窓際に立ち、ただ黙ったまま外を見つめる月子。

切り取られたその空間に、ひとり取り残された気分になる。


10年前、陽子と過ごしたこの教室。

当時と変わらずに並べられたままの机達が、追い打ちをかけるように月子を暗い過去へと引きずり込んでいくのだった。

ふと息を吐き、すべり落ちた記憶を辿る。


陽子と手を繋ぎ、一生懸命走った廊下。

逃げても逃げても追いかけてくる田畑の息遣いを、今でもはっきりと思い出すことができる。

あの時、
先を走りながら、陽子の手を引いた温もりも…


そう、
手を引いたのはーー?


窓ガラスに映る自分の顔を見つめ、月子は陽子の顔を思い浮かべた。

まったく同じふたつの顔。



「月子?」

愛しいその名を呼ぶ敦の柔らかな声が、一瞬にしてぼやけた記憶の靄をとけかしていく。

「そろそろ、麻美ちゃんの所行こうか。」


わたしは、どの位こうしていたんだろう…

目の前に立つ敦の存在が見えないほど、月子の時間の感覚が曖昧になる。

自分に向かっていつもと変わらない笑顔をくれる敦に少し気後れしながら、ゆっくりと月子は笑み返した。

儚く、悲しげに……


そんな月子に歩み寄り、敦は月子の瞳をみつめたままゆっくりとその華奢な体を抱きすくめた。
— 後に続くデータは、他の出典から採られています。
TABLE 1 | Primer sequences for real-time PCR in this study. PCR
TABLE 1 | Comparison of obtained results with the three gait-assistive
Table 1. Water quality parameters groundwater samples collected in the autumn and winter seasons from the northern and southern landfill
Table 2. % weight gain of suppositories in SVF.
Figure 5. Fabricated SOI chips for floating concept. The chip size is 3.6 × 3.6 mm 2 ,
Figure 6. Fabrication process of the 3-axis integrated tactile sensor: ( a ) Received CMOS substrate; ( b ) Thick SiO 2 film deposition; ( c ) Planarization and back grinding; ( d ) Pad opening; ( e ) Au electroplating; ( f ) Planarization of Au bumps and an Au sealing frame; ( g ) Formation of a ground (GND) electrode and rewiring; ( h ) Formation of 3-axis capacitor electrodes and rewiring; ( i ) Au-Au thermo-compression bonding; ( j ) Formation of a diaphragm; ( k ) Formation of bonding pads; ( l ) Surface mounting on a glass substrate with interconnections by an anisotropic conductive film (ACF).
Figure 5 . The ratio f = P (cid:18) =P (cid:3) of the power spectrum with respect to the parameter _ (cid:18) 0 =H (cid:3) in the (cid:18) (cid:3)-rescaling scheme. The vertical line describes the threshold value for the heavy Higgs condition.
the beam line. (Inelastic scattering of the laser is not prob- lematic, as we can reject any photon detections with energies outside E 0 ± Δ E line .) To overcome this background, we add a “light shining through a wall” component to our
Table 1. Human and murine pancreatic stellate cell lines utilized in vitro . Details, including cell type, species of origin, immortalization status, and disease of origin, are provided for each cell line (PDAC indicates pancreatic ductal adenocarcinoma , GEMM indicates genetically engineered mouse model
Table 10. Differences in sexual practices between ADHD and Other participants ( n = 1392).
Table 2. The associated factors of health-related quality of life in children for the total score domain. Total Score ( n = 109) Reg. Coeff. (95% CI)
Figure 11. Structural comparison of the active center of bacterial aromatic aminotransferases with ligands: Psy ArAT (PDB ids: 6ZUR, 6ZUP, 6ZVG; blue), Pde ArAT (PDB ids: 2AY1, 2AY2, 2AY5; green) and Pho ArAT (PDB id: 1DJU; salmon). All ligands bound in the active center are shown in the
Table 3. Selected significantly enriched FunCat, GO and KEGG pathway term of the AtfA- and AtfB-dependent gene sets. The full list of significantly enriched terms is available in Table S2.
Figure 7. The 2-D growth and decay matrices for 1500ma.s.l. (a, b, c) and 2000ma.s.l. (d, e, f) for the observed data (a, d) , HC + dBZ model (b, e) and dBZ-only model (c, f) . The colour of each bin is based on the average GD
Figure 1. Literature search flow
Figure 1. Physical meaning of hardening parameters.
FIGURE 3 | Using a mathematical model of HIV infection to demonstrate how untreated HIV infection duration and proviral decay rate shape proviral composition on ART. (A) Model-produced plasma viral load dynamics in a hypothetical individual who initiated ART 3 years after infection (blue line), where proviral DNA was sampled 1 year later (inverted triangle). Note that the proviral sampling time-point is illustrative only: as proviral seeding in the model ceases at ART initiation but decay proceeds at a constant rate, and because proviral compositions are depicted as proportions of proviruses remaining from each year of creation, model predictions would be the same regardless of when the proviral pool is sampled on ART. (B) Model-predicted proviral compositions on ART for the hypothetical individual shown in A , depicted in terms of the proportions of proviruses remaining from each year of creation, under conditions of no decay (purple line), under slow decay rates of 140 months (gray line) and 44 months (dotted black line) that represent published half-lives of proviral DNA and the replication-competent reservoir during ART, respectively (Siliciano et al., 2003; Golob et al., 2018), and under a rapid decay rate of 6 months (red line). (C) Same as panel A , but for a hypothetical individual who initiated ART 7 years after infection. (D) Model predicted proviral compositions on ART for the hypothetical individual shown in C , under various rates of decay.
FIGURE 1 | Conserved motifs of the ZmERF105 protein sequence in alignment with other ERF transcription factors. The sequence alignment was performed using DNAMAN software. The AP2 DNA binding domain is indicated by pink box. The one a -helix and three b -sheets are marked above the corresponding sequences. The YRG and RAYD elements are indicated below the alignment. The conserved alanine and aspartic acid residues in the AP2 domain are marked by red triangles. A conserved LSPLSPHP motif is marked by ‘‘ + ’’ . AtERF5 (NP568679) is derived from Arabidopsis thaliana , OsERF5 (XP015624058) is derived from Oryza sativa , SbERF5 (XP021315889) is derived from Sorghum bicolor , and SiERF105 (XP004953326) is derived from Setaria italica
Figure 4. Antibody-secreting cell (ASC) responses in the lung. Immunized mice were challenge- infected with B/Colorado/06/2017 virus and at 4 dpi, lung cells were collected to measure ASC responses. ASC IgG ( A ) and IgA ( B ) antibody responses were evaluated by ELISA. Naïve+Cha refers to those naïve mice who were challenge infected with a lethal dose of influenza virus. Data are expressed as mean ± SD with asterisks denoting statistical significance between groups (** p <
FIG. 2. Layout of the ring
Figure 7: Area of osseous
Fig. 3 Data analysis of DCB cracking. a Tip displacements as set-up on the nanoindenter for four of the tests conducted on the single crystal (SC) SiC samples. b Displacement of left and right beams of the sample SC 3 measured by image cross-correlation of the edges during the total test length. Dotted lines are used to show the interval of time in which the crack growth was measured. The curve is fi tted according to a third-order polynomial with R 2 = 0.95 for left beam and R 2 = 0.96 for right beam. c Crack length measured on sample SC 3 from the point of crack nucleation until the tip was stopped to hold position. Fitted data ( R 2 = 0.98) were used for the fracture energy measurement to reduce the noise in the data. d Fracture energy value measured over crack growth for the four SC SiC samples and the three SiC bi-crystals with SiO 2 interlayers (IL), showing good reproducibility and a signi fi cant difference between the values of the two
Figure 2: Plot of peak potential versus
すっぽりと包まれた敦の生ぬるい感触が、月子の体の芯をジンジンと疼かせる。



「あっくん……?」



ふいに触れる、唇の感触。

つめたく冷えた月子の唇を慰めるように、敦の温もりがどんどん支配していくのがわかった。

艶めかしく官能的に。


18歳の月子にとって、初めてのキスだった。

敦と初めてのーーー


この10年間、陽子の代わりに月子に寄り添っていた敦は、今まで指一本月子に触れる事はなかった。

そしてそれは、頑なに拒まれているように月子は感じていたのだ。